*** Opening Information shown ***

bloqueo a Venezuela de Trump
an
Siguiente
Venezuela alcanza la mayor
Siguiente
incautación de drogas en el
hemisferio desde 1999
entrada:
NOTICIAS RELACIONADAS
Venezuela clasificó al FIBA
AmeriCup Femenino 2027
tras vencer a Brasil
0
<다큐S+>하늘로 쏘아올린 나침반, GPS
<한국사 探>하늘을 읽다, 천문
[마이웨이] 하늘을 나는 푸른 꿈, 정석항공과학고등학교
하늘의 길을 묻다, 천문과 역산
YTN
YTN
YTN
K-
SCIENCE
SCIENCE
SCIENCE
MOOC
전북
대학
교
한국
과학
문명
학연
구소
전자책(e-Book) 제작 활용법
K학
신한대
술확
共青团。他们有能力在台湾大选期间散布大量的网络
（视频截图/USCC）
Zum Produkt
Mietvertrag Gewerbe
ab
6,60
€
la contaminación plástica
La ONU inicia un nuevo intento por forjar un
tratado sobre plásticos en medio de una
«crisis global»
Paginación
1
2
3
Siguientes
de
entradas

*** Closing Information shown ***
*** Opening Information shown ***

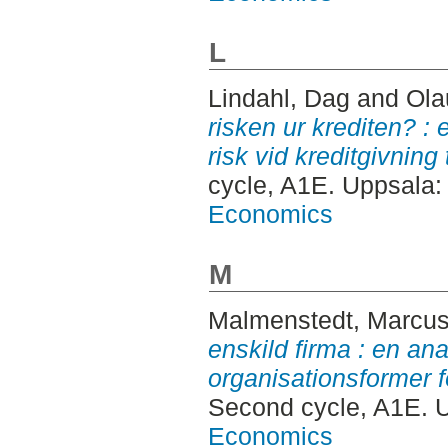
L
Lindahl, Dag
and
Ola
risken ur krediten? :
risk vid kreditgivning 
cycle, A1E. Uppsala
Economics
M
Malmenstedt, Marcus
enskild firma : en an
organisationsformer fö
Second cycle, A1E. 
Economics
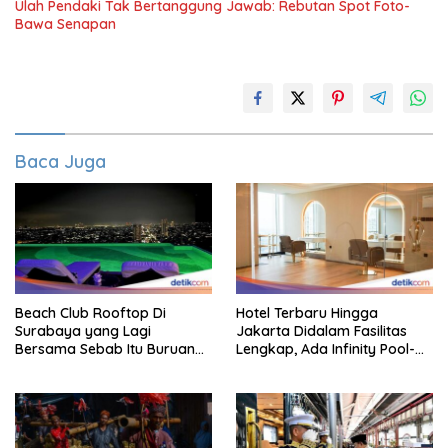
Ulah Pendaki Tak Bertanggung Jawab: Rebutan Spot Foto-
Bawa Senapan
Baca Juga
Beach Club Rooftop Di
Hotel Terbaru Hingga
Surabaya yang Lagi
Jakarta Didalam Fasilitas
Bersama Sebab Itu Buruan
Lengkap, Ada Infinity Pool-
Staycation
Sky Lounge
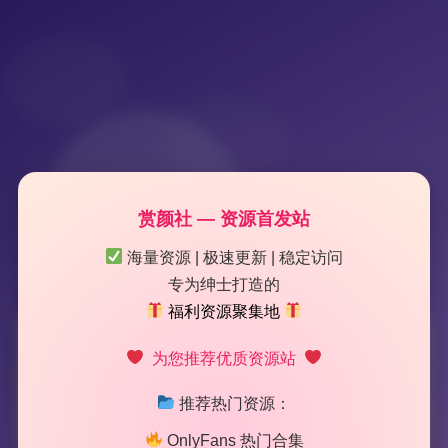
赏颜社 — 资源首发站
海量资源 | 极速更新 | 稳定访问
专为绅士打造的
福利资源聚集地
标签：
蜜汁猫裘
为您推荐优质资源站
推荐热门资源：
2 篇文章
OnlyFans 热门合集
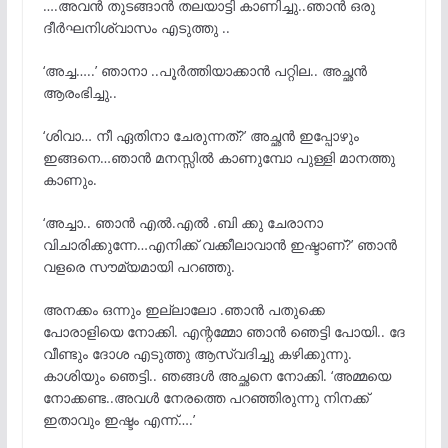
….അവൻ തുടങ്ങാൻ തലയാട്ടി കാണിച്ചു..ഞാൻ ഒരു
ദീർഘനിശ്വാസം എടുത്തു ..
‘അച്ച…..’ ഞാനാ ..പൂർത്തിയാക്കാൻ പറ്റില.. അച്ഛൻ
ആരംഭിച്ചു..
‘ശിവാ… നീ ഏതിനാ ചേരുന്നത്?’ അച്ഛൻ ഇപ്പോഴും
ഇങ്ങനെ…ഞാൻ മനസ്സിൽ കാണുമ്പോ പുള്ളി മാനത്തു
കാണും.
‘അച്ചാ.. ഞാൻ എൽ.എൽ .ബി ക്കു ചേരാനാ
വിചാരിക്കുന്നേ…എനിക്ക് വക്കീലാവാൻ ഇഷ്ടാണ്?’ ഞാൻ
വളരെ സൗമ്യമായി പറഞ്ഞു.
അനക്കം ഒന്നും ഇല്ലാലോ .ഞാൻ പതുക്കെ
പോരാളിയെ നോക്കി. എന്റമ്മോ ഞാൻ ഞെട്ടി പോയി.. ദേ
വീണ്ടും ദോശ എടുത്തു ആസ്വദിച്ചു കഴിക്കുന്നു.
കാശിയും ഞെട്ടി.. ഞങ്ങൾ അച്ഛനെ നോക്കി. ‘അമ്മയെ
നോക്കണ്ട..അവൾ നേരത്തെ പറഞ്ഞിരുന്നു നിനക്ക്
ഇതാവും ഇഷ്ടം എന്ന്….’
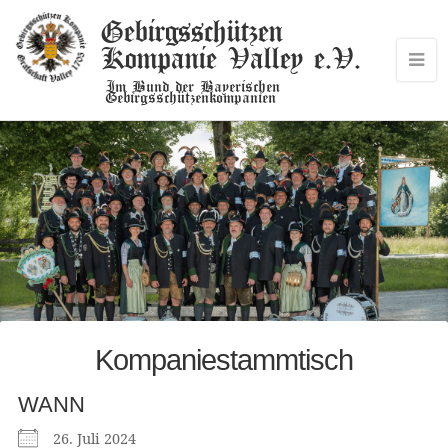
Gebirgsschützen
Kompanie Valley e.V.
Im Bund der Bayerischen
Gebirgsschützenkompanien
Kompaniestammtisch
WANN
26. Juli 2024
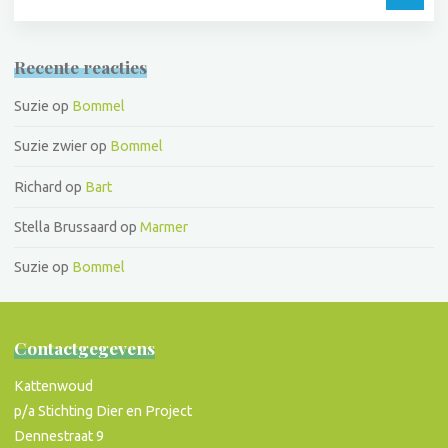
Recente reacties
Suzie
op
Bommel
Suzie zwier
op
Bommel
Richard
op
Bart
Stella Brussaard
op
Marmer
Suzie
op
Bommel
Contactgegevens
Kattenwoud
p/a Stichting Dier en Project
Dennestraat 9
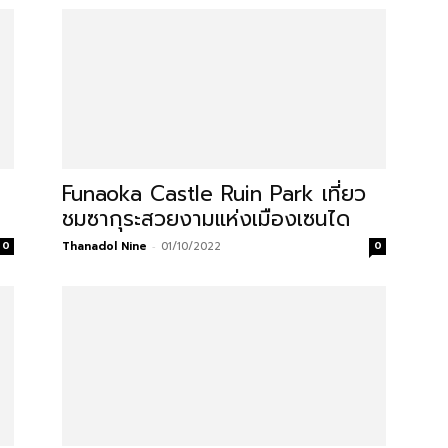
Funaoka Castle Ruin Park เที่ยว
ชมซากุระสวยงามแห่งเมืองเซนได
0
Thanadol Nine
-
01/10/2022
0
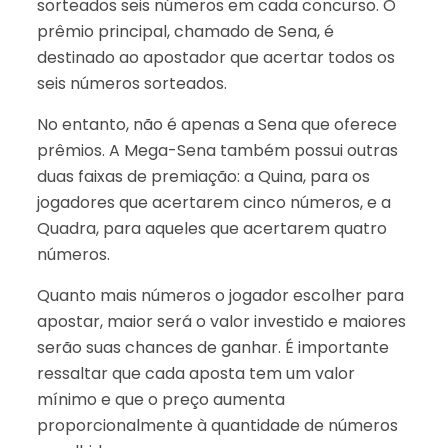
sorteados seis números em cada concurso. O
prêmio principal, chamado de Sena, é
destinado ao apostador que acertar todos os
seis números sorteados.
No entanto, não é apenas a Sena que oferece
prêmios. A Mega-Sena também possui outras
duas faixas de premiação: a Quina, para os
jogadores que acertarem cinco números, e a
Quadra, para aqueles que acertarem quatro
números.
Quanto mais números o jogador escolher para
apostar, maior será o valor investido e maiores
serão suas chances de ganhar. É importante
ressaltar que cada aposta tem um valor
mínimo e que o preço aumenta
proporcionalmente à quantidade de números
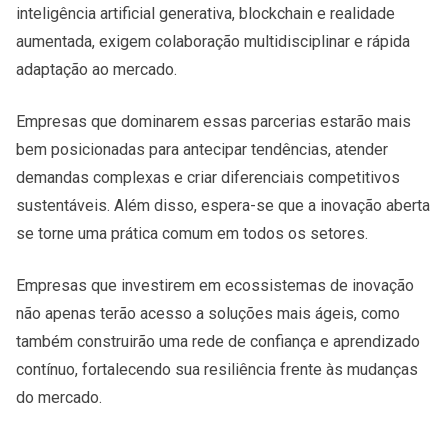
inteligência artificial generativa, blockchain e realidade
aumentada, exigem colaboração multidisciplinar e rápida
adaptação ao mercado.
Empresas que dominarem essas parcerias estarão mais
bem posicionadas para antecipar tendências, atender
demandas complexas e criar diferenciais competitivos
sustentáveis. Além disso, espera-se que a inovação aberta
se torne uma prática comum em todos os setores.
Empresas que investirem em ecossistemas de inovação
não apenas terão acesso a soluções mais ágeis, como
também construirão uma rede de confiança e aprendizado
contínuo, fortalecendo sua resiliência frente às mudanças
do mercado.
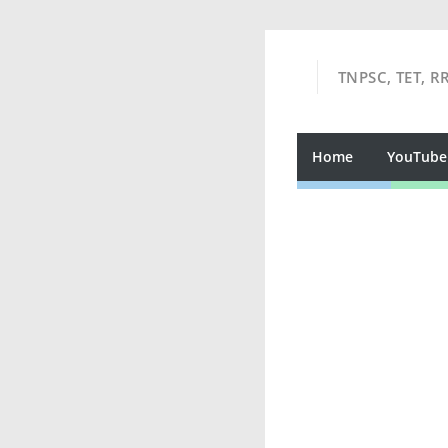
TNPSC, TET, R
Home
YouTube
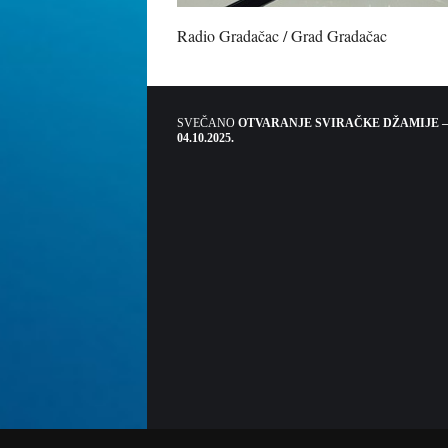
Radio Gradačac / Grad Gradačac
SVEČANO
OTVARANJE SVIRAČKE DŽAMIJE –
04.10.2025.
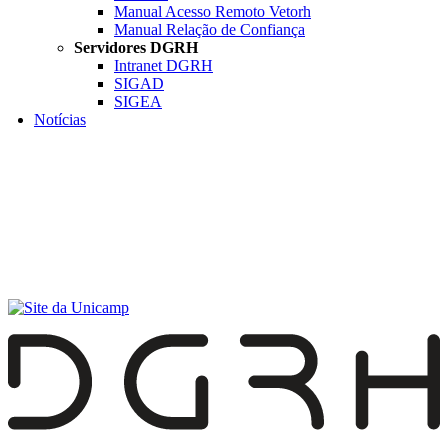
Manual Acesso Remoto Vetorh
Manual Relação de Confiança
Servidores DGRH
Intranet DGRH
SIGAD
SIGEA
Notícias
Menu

*** Closing Information shown ***

To do
How many lines in these entries hold the string "cada"? Answer with the number alone.

Written answer
2